Les acquis sociaux, comme toute l’oeuvre et les idéaux de la Commune, demeurent d’une grande actualité dans la mesure où la Révolution du printemps 1871 a su poser et résoudre, dans les termes de son époque, des problèmes qui nous interpellent encore aujourd’hui.

En 72 jours, en réalité moins de deux mois de travail effectif, si l’on retire les huit premiers jours consacrés aux élections et la Semaine sanglante, la Commune a réalisé une oeuvre sociale d’une ampleur exceptionnelle. Elle a créé un véritable Code du travail, anticipant les conquêtes sociales des siècles suivants.

La postérité sociale de la Commune

L’un des premiers actes du gouvernement versaillais, après l’écrasement de la Commune, est d’interdire toute adhésion à l’Internationale par loi du 14 mars 1872, ce qui constitue, à postériori, une reconnaissance du caractère social de la Commune.

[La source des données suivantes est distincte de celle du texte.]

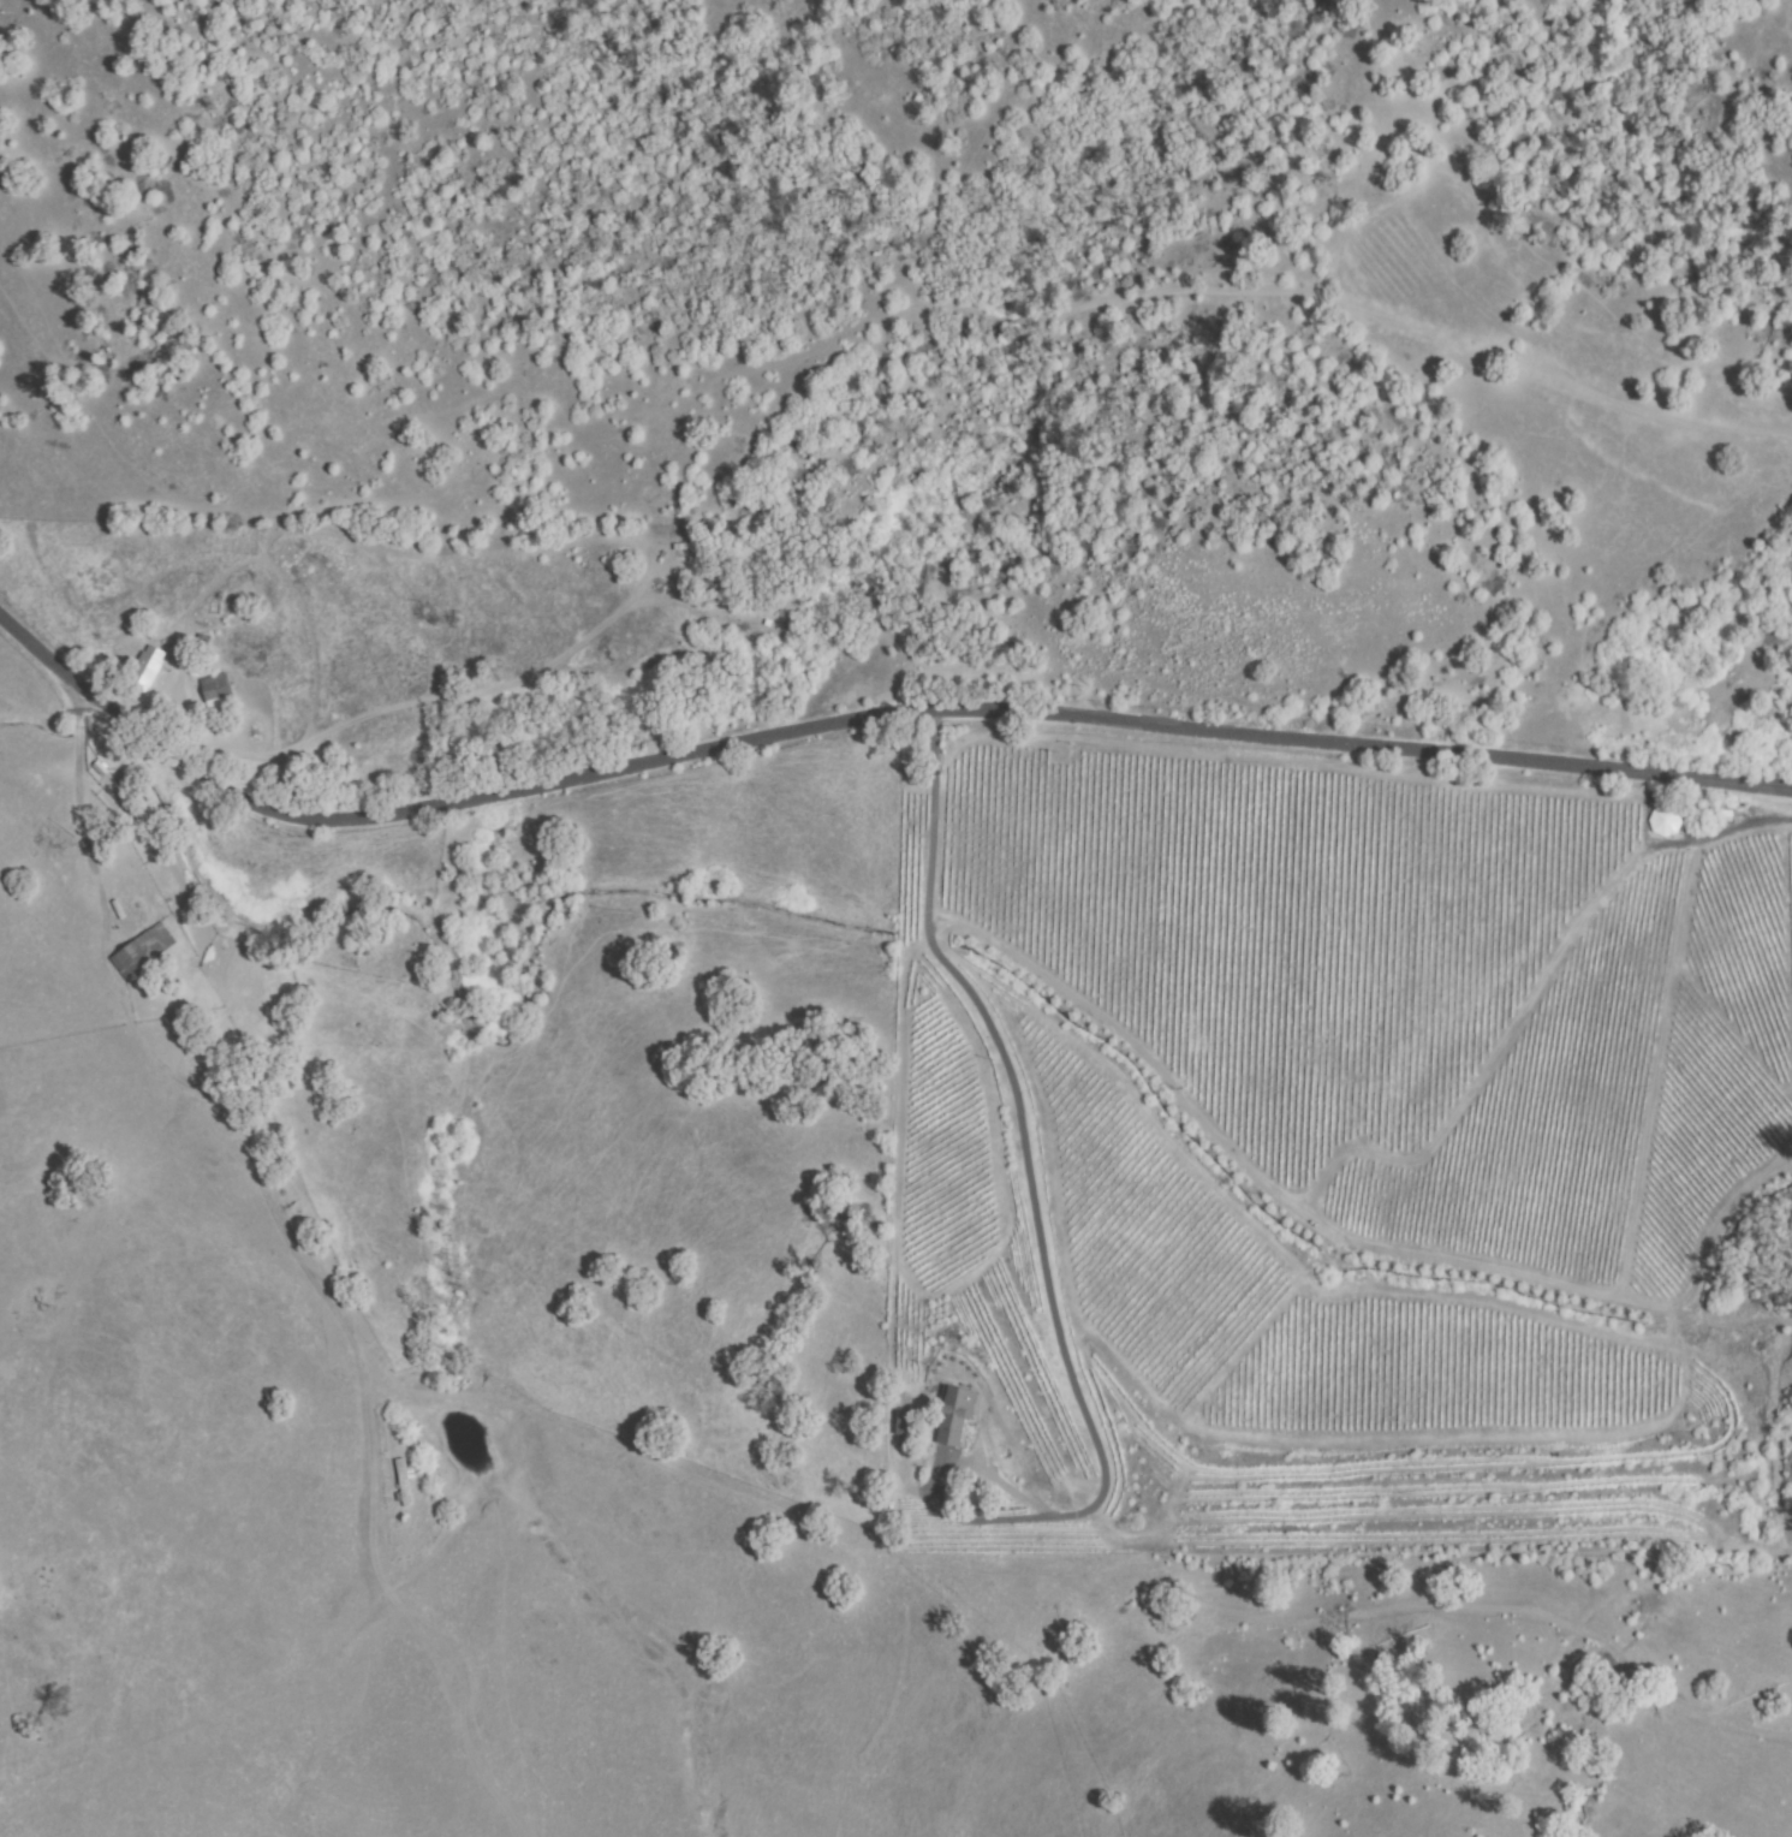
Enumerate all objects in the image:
building: (681, 549)
building: (145, 669)
building: (217, 692)
road: (859, 719)
building: (107, 804)
building: (54, 831)
building: (44, 845)
building: (138, 953)
road: (236, 1110)
building: (955, 1416)
building: (904, 1428)
building: (405, 1484)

Le prolétariat redresse rapidement la tête. Un premier congrès ouvrier se tient à Paris, en 1876. A partir de ce moment et jusqu’à nos jours, l’oeuvre de la Commune va servir de référence à tout le mouvement ouvrier.

La loi de 1884 sur les libertés syndicales va permettre au prolétariat d’arracher des avancées sociales importantes. Les anciens communards jouent un rôle important dans cette renaissance du mouvement ouvrier. L’exemple le plus significatif de la mémoire de la Commune dans le mouvement ouvrier est le défilé au Mur des Fédérés du 24 mai 1936.

Trois semaines après la victoire électorale du Front populaire et dans un moment où la classe ouvrière s’engageait dans un mouvement de grèves avec occupation d’usines, 600 000 travailleurs participaient à ce défilé. C’est le plus grand nombre de participants à la Montée au Mur. Cet événement allait être un puissant accélérateur des luttes qui devaient culminer début juin avec trois millions de grévistes et déboucher sur les importantes victoires sociales de 1936. Toujours inspirées par l’oeuvre sociale de la Commune, de riches avancées sont arrachées, notamment en 1945, sur la base du programme du Conseil national de la Résistance. Il en sera de même en 1968.

Il n’est pas exagéré de dire que la Commune de 1871 est le premier et le plus significatif exemple de démocratie sociale qui ait existé.